Of course Laddie was not their first dog. The checks of the school are still stamped with the head of Don, their black Newfoundland, who had a passion for attending the morning service in the school hall and nipping the heels of the kneeling girls. In the repeating of the Lord's Prayer he would join with a subdued rumble, doubtless acceptable to his Creator, but when shut out from the sacred exercises, he would howl under the windows an anthem of his own that offended both Heaven and earth.

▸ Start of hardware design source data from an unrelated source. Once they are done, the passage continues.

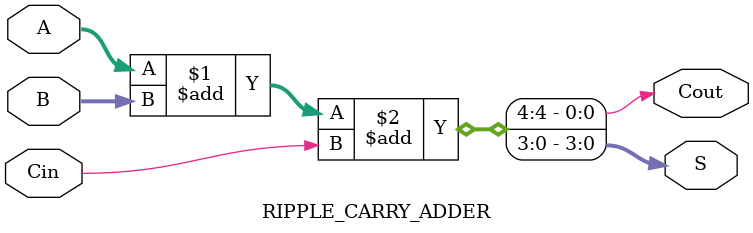
<source format=v>
module RIPPLE_CARRY_ADDER(A,B,Cin,S,Cout);
  input[3:0] A, B;
  input Cin;
  output[3:0]S;
  output Cout;
  assign {Cout,S}=A+B+Cin;
endmodule
  

</source>
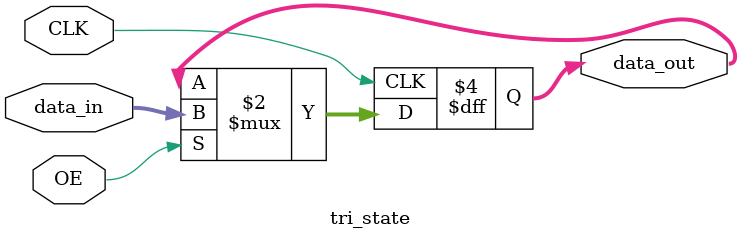
<source format=v>
module tri_state (
    input wire [15:0] data_in,     // Đầu vào dữ liệu 4 bit
    input wire OE,       // Tín hiệu cho phép ghi (load)
    input wire CLK,               // Tín hiệu đồng hồ (Clock)
    output reg [15:0] data_out     // Đầu ra dữ liệu 4 bit
);

    always @(posedge CLK) begin
        if (OE)          // Nếu load_enable bật
            data_out <= data_in;  // Ghi dữ liệu mới vào data_out
    end

endmodule
</source>
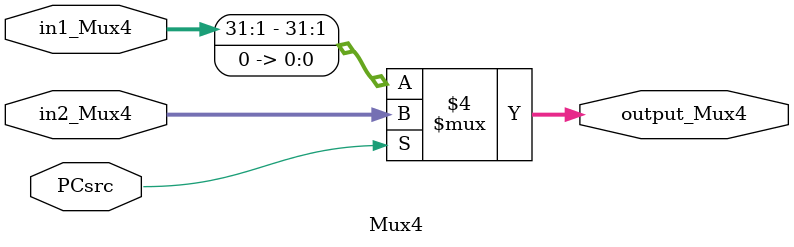
<source format=v>


`timescale 1ns/10ps

module Mux4 (
    PCsrc,
    in1_Mux4,
    in2_Mux4,
    output_Mux4
);


input [0:0] PCsrc;
input [31:0] in1_Mux4;
input [31:0] in2_Mux4;
output [31:0] output_Mux4;
reg [31:0] output_Mux4;




always @(in2_Mux4, in1_Mux4, PCsrc) begin: MUX4_BEHAVIOR_MUX4
    if ((PCsrc == 0)) begin
        output_Mux4 = {in1_Mux4[32-1:1], (0 != 0)};
    end
    else begin
        output_Mux4 = in2_Mux4;
    end
end

endmodule

</source>
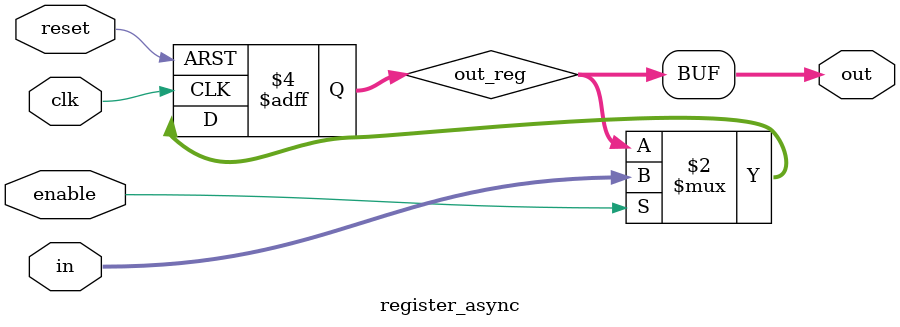
<source format=v>

module register_async #(
  parameter integer WIDTH                 = 8
) (
  input  wire                             clk,
  input  wire                             reset,
  input  wire                             enable,
  input  wire        [ WIDTH -1 : 0 ]     in,
  output wire        [ WIDTH -1 : 0 ]     out
);

  reg [ WIDTH -1 : 0 ] out_reg;

  always @(posedge clk or posedge reset)
  begin
    if (reset)
      out_reg <= 'b0;
    else if (enable)
      out_reg <= in;
  end

  assign out = out_reg;

endmodule

</source>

In the inexorable process of the years, Don grew old, becoming a very Uncle Roly-Poly, but he was only loved the more. A cherished legend of the school relates how he was sleeping on his rug by the bed of one of his mistresses on a winter night, dreaming a saintly dream of chasing cats out of Paradise, when some real or fancied noise awoke him and, the faithful guardian of the school, he rushed through the low, open window and out upon the piazza roof, barking his thunderous warning to all trespassers. But he was still so bewildered with sleep that his legs ran faster than his mind and, before he knew it, he had pitched off the edge of that icy roof and was floundering in the snow beneath, the most astonished dog that ever bayed the moon. What happened to him then is supposed to have been related by Don himself:
"My howls dismayed the starry skies,
The Great and Little Dippers, O!
Till came an angel in disguise,
In dressing gown and slippers, O!
I staggered up the steepy stair;
She pushed me from behind, Bow wow!
She tended me with mickle care,
O winsome womankind! Bow wow!
She bathed my brow and bruisèd knee.
I only whined the louder, O!
She murmured: 'Homeopathy!
I'll give dear Don a powder,' O!
And may I be a pink-eyed rabbit
If she chose not from her stock, Bow wow!
FOR PERSONS OF A GOUTY HABIT
WHO'VE HAD A NERVOUS SHOCK. Bow wow!"